Location
- Washington, D.C. (1905–1986) Rockville, Maryland (1986–1991) United States 38°56′44″N 77°04′50″W﻿ / ﻿38.9456°N 77.0806°W

Information
- Other names: Immaculata Seminary Immaculata High School Immaculata Junior College Immaculata College High School
- Type: Private, college-prep
- Motto: Virtus cum Scientia (Latin) ("Virtue and Knowledge United")
- Religious affiliations: Roman Catholic Sisters of Providence of Saint Mary-of-the-Woods
- Established: 1905
- Closed: 1991
- School district: Archdiocese of Washington Catholic Schools
- Gender: Girls
- Color: Blue
- Accreditation: Middle States Association of Colleges and Schools
- Newspaper: The Immaculata News
- Yearbook: Guerin
- Website: www.immaculatadc.org

= Immaculata Preparatory School =

Immaculata Preparatory School, later Immaculata College High School, was a private all-girls Catholic school that operated in the Washington, D.C. area from 1905 to 1991.

==History==

Immaculata Seminary was opened by the Sisters of Providence of Saint Mary-of-the-Woods in 1905 in the Tenleytown neighborhood of Washington, D.C.

After plans were made to close the school and sell the campus to American University in 1984, a group of parents successfully sued the Sisters of Providence in order to keep the school open.
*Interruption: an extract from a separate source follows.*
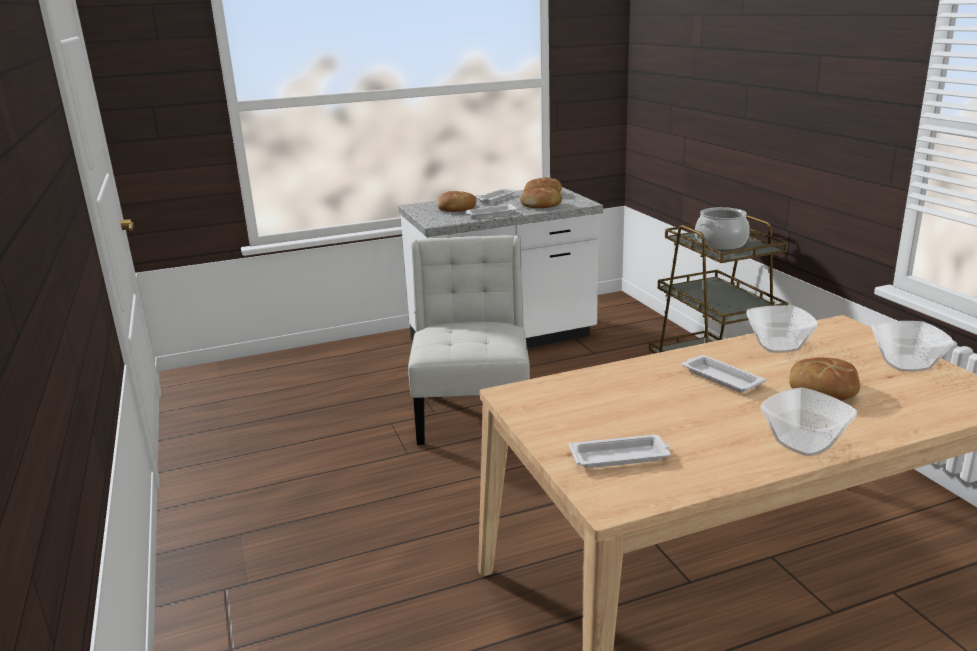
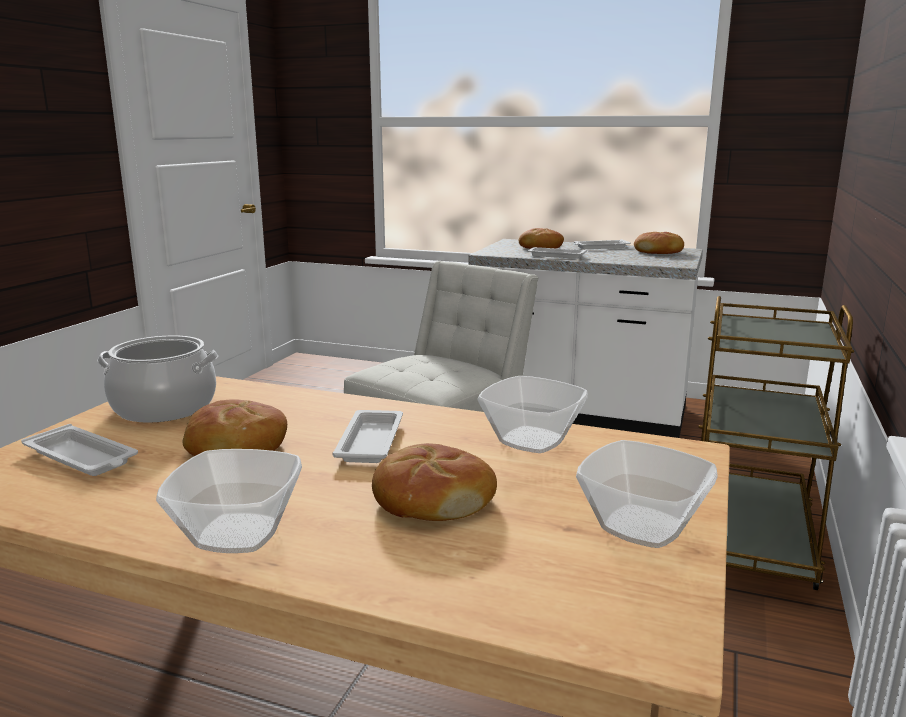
camera: 40 degrees right, 5 degrees down
(541, 205) = (628, 258): bread -> bread (236, 447)
(720, 243) = (770, 334): cooking pot -> cooking pot (165, 407)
Immaculata then moved to Rockville, Maryland, where it operated as Immaculata College High School until 1991.

==Notable alumnae==
- Maeve Brennan, '36
- Maureen Dowd, '70
- Regina Hall, '88
- Patricia McGerr, '33

==In popular culture==
- In his 1917 book, The Profits of Religion, Upton Sinclair mentions Immaculata Seminary among a list of Catholic schools and colleges with "strange titles."
- During his 2018 confirmation hearings, Brett Kavanaugh described socializing with friends from Catholic all-girls high schools, including Immaculata.